Instruction ::
Echo the listing below from the line with "At how many" through the line with "Which series reaches", keeping both of those lines and omitting the pictures.

━━━ Task material ━━━

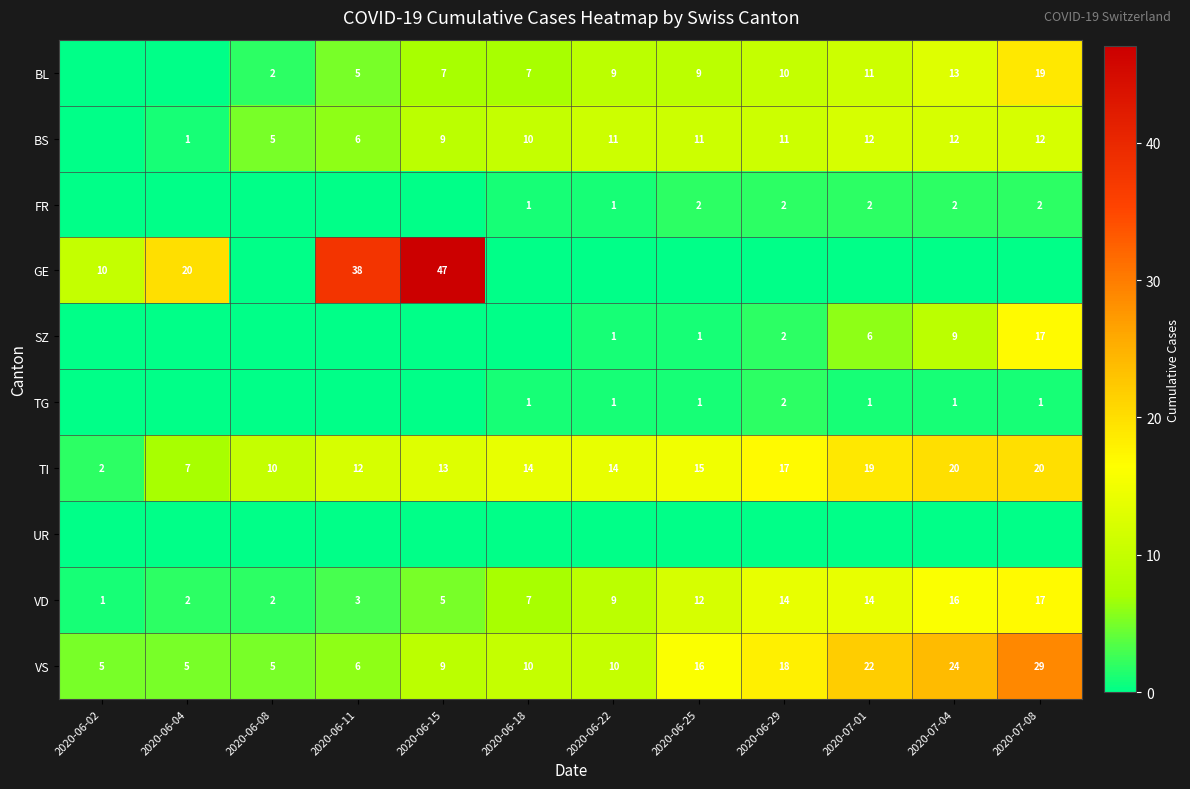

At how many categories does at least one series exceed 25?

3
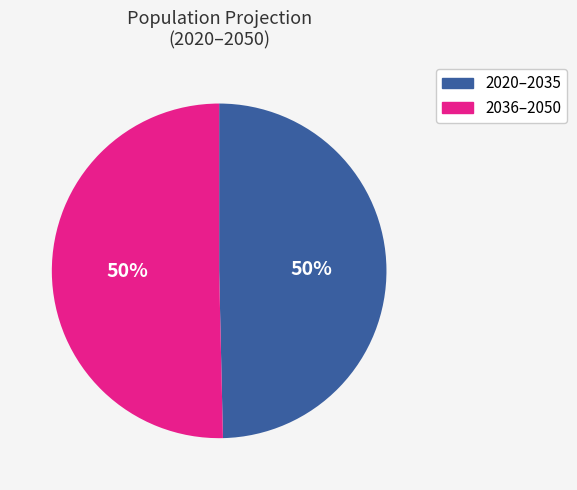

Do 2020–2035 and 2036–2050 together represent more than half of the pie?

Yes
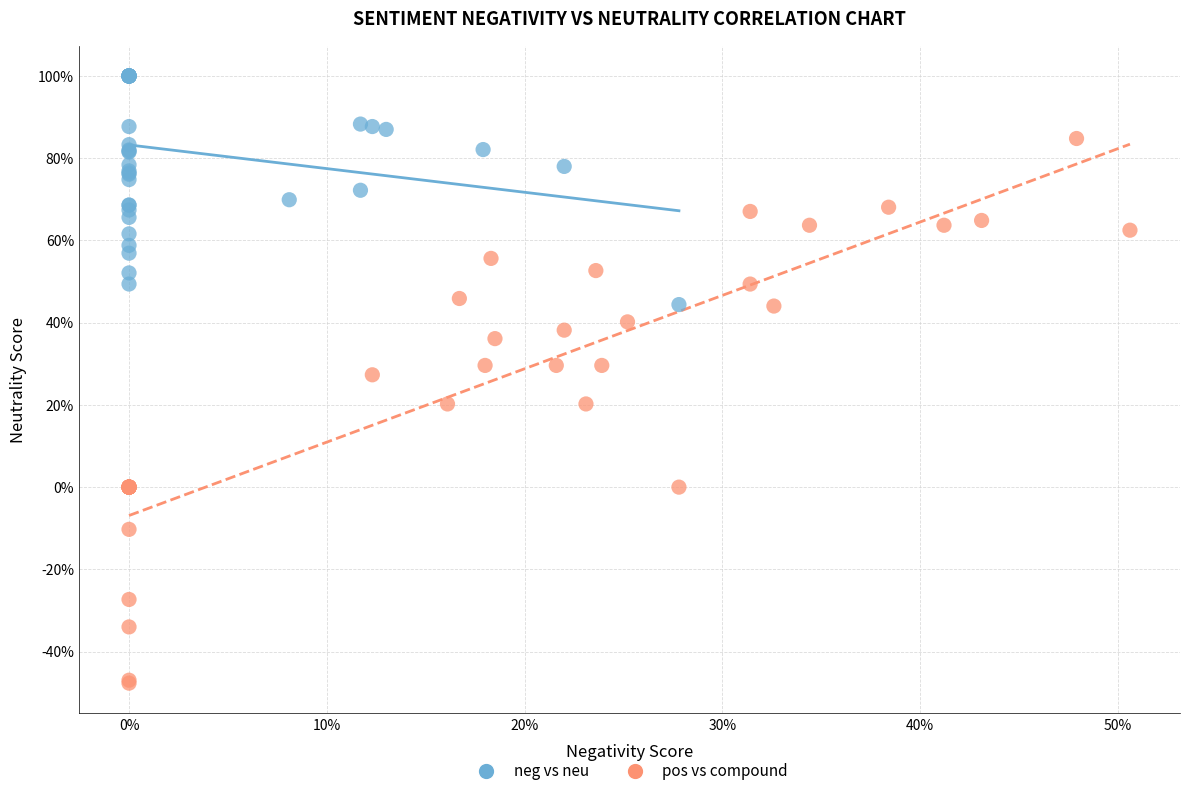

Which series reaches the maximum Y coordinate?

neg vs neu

━━━
━━━ Task material ━━━

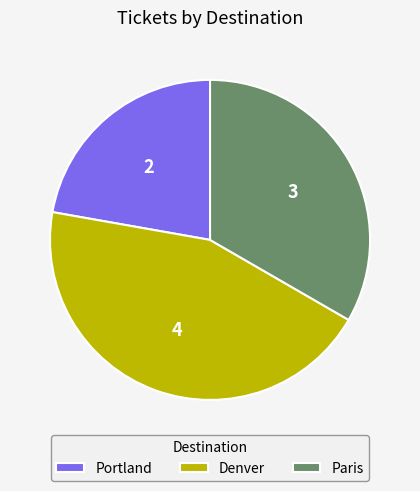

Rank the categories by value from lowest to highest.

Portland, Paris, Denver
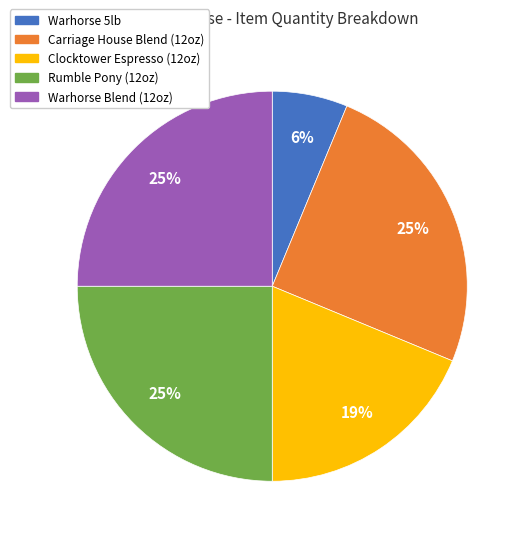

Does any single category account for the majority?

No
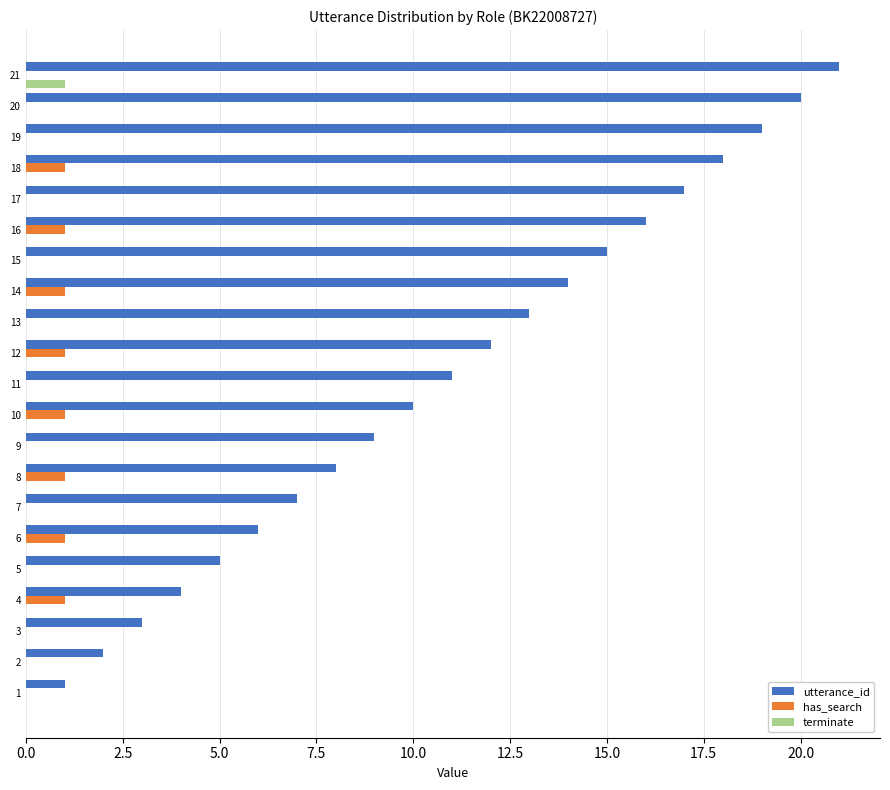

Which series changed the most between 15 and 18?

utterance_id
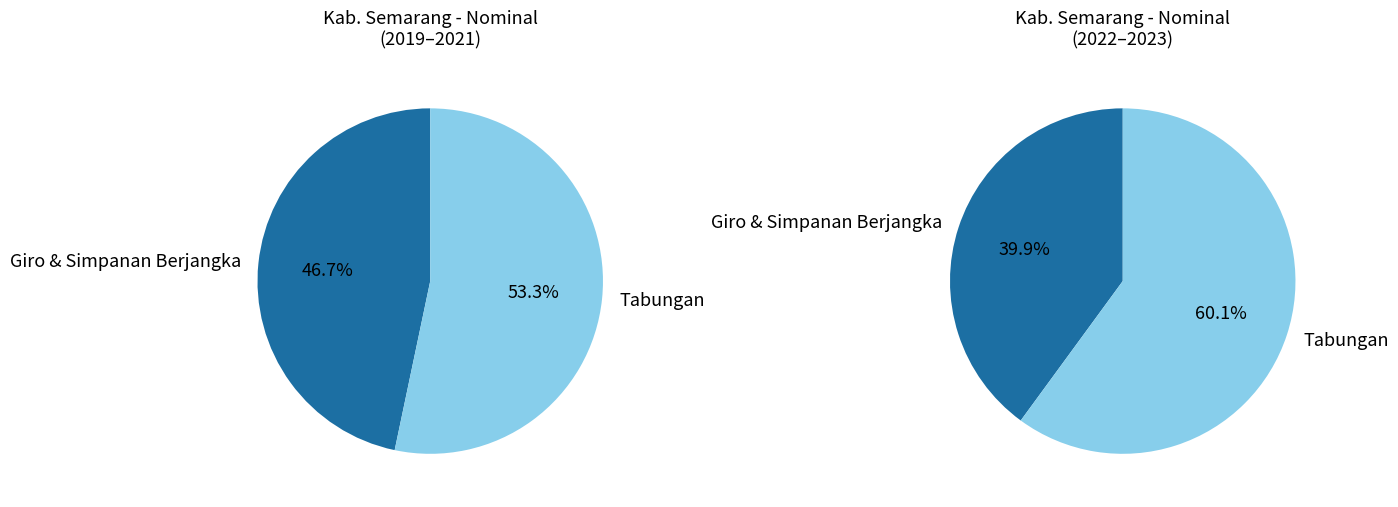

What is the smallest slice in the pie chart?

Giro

━━━

Reply ::
At how many categories does at least one series exceed 25?

3

Do 2020–2035 and 2036–2050 together represent more than half of the pie?

Yes

Which series reaches the maximum Y coordinate?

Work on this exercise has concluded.